Chronique d´octobre 2014




 



 L´Arabe de Meursault.



Selon Kamel Daoud, l´Algérie est «un pays coincé entre le ciel et la terre. La terre appartient aux «libérateurs», cette caste maudite qui ne veut pas mourir, et qui assure avoir fait la guerre pour nous. Et le ciel est colonisé par les religieux qui se l´approprient au nom d´Allah. Que me reste-t-il ? Les livres. C´est cette digression littéraire que je poursuis car l´Algérie m´étouffe et pour desserrer cette étreinte, je lis et j´écris». Ces paroles, on les retrouve justement dans le portrait de Kamel Daoud brossé par Jean-Louis Le Touzet et paru dans l´édition du 15 avril  du quotidien français Libération.

● **Items affichés**
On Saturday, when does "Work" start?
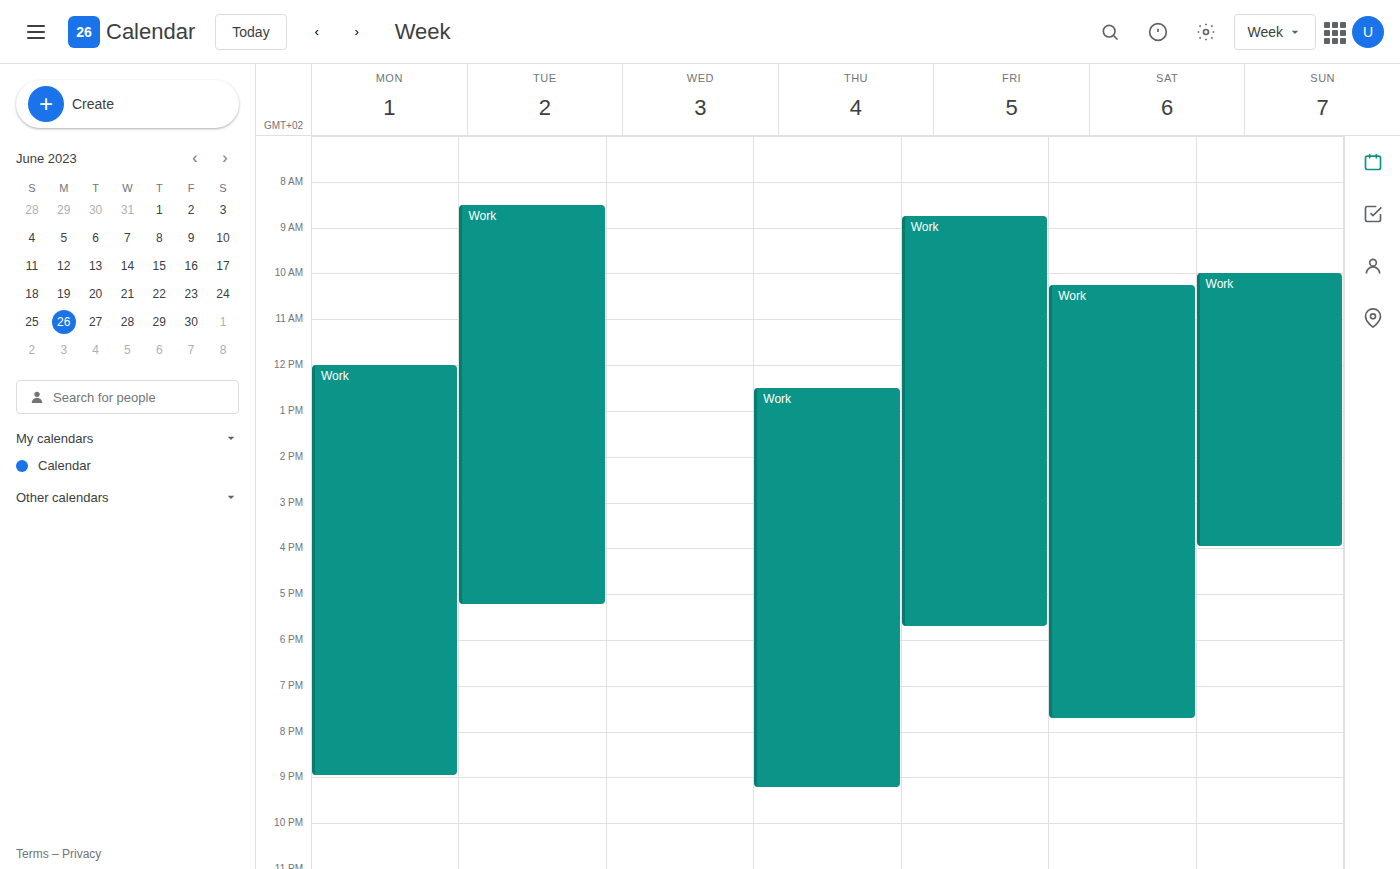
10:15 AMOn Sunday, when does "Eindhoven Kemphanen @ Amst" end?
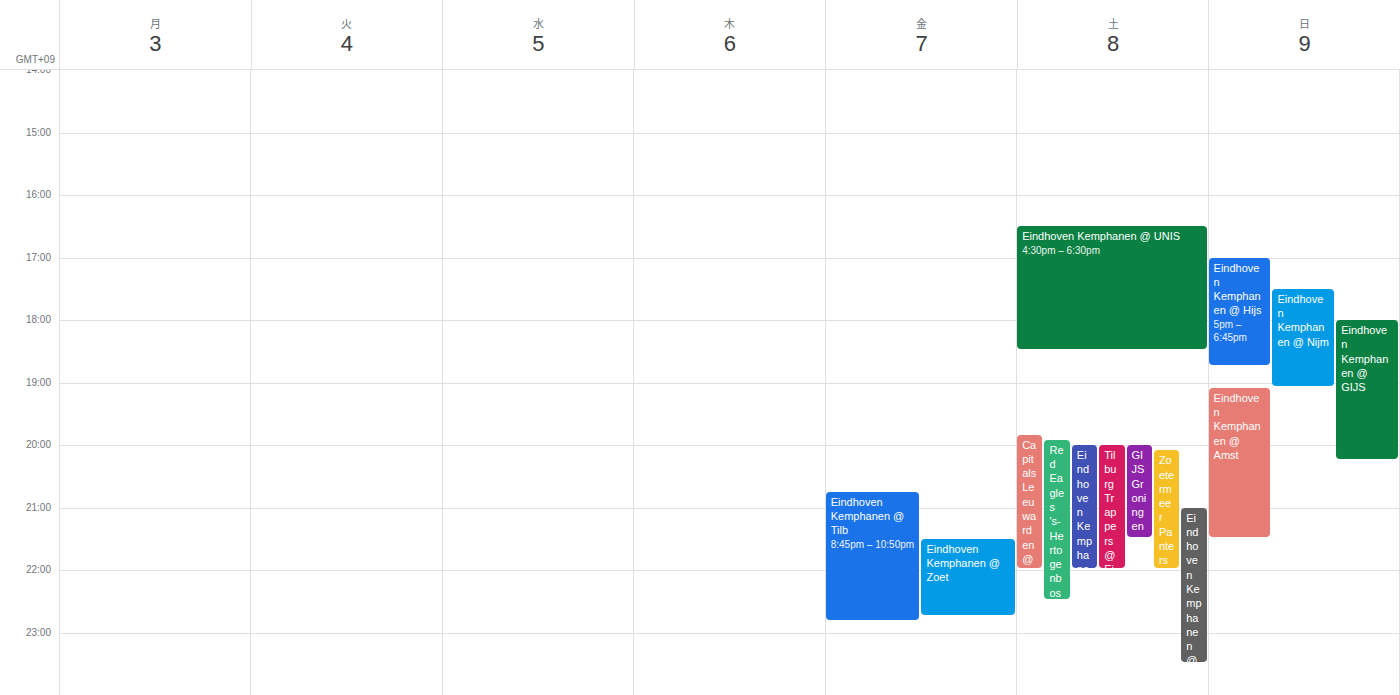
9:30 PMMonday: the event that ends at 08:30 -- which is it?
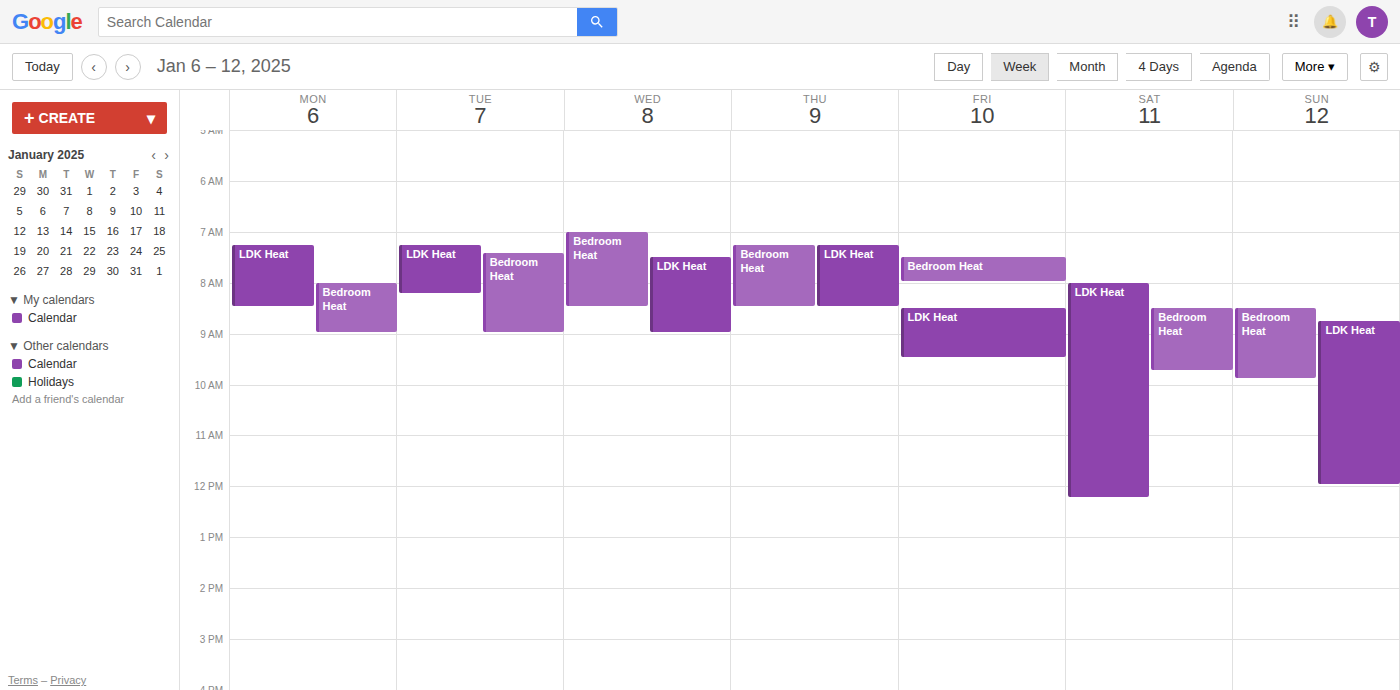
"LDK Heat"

--

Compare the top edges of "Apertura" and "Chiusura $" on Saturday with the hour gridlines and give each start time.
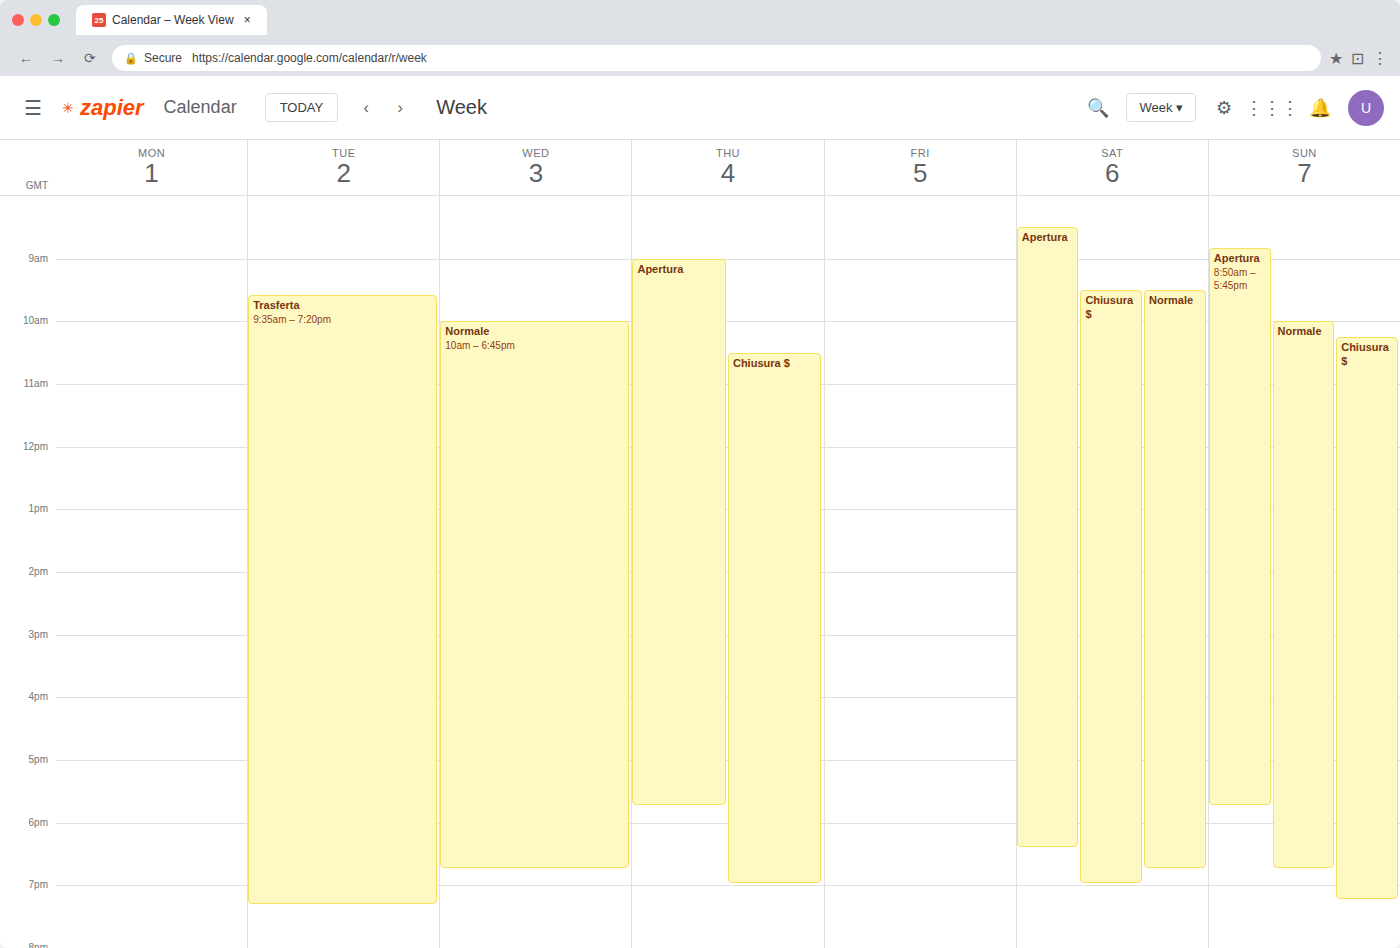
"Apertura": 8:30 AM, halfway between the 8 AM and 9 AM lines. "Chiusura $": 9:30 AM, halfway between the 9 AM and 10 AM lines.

● **À faire**
Recopiez mot pour mot le passage de la chronique sur Kamel Daoud situé entre « Chronique d´octobre 2014 » et « quotidien français Libération. », ces mots compris. Ces items proviennent d'une autre source.

● **Réponse complète**
Chronique d´octobre 2014




 



 L´Arabe de Meursault.



Selon Kamel Daoud, l´Algérie est «un pays coincé entre le ciel et la terre. La terre appartient aux «libérateurs», cette caste maudite qui ne veut pas mourir, et qui assure avoir fait la guerre pour nous. Et le ciel est colonisé par les religieux qui se l´approprient au nom d´Allah. Que me reste-t-il ? Les livres. C´est cette digression littéraire que je poursuis car l´Algérie m´étouffe et pour desserrer cette étreinte, je lis et j´écris». Ces paroles, on les retrouve justement dans le portrait de Kamel Daoud brossé par Jean-Louis Le Touzet et paru dans l´édition du 15 avril  du quotidien français Libération.